Why is it critical to hire a co-fiduciary?
Some advisors serve as a co-fiduciary and some don’t. Being a fiduciary is key to helping plan sponsors mitigate risk by ensuring their plans are developed with plan participants’ best interests in mind.
At the very least, plan sponsors may be overpaying in fees, not offering best-in-class funds or failing to provide timely advice to plan participants. The Department of Labor is also getting more involved with investigations. (It no longer calls them audits.) If you’re not doing things correctly, you may have to pay penalties or fines.

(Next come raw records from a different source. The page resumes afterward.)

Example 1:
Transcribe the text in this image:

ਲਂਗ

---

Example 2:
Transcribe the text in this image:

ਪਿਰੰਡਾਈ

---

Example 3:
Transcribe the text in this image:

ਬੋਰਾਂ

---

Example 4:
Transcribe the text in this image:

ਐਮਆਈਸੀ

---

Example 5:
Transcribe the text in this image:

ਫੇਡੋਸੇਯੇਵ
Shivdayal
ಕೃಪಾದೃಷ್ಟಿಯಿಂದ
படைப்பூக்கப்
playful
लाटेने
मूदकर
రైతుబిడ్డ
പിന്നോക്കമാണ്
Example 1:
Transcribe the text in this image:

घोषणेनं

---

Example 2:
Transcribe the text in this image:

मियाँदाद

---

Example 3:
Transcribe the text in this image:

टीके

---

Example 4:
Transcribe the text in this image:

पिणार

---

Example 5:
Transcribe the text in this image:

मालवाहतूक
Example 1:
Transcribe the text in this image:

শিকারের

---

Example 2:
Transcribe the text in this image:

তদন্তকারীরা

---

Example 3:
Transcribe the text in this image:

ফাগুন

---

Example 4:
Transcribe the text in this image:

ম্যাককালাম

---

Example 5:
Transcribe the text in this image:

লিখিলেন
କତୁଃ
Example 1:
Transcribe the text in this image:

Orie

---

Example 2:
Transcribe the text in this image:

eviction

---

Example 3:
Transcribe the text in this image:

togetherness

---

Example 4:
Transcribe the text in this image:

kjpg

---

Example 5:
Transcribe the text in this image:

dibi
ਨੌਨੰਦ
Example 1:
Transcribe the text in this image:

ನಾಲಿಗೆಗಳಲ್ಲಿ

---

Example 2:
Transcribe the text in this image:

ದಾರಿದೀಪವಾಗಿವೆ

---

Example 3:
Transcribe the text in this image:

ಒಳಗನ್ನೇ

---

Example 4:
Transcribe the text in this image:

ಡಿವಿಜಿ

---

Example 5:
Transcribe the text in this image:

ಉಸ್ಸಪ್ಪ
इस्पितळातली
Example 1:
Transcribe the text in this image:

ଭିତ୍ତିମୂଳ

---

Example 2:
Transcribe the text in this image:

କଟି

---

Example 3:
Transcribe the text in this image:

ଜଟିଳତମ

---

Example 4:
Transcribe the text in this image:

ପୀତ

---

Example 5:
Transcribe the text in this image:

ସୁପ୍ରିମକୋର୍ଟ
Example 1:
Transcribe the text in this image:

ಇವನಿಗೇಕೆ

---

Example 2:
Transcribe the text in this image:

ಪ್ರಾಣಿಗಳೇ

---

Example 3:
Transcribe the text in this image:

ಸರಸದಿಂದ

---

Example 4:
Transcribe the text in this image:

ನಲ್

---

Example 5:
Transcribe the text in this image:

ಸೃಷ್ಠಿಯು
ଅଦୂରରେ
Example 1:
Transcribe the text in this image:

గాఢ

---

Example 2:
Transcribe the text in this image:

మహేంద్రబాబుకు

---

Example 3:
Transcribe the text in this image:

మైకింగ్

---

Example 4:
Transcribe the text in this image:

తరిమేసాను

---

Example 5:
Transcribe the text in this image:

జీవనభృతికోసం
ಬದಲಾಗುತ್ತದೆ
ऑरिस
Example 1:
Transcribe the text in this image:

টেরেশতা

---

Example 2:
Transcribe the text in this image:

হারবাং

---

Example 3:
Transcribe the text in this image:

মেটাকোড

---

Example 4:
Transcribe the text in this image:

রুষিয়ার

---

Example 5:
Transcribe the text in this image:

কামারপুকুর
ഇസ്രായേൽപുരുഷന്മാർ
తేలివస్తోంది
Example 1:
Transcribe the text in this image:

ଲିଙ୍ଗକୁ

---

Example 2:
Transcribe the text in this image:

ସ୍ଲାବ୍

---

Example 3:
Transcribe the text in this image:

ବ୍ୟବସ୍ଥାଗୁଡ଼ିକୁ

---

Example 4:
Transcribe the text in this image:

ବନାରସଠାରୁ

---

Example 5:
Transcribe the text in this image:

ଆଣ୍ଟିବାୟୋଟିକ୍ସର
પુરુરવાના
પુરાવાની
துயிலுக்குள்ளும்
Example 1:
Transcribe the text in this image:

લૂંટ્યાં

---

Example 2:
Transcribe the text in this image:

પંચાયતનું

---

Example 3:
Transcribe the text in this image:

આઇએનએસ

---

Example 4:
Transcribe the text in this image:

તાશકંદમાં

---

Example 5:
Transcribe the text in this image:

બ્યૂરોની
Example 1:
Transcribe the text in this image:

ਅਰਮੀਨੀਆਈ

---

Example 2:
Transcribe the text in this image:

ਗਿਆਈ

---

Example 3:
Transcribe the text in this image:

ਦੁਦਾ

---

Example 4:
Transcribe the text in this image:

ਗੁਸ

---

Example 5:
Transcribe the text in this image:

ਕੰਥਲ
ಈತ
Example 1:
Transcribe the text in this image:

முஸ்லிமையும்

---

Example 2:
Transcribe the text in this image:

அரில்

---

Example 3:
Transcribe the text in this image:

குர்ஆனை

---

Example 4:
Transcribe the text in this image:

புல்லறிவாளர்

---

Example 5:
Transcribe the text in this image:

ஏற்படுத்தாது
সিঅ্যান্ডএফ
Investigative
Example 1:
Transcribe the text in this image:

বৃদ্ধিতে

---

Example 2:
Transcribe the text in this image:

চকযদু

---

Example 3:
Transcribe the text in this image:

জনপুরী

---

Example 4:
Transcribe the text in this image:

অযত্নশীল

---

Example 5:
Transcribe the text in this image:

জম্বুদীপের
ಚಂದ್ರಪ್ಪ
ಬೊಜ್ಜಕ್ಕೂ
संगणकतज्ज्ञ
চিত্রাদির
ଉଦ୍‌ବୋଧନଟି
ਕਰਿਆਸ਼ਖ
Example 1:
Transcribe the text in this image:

The worst-case scenario would be litigation. Increasingly, class action lawsuits are filed against large plans for excessive fees, improper monitoring of funds or not benchmarking their plans, which are all things an expert advisor can help plan sponsors with on an ongoing basis. Lawsuits also are starting to move into smaller plans.
However, these challenges are leading to better behaviors by plan sponsors, which helps employees through more reasonable costs, closely monitored funds and better-built retirement plans.
How do plan sponsors know whether their advisor is serving them well?
The best way to figure out if you have an expert advisor or not is to conduct due diligence. Meet with multiple advisors to ascertain what services they will offer. More specifically, benchmark your plan periodically. A good way to do this is through a request for proposal (RFP) that identifies three to five experts. Organizations like the Retirement Advisor Council provide template RFPs. Some base questions are:
- Are you serving as a fiduciary?
- How many plans do you service that are the same size as mine?
- What kind of fiduciary assurances does your firm carry?
- What support do you have? Do you have a centralized model to deliver that support?
Often, plans have been with the same advisor for years; that advisor may or may not be an expert, but the plan sponsor doesn’t know. That’s where they can get into trouble — by not benchmarking and documenting the process. It will become clear, as you go through the process, whether or not your advisor is elite.
What else should employers know?
There’s more than one type of elite expert on a retirement plan; stay away from advisors who dabble or work in the space part time. Along with a financial advisor or investment consultant, you’ll want an accounting firm for plan audits (if you have at least 100 plan participants), an ERISA attorney and an expert employee from human resources or finance. You want a solid team of people around you to manage the plan the right way and create differentiated value for your employees.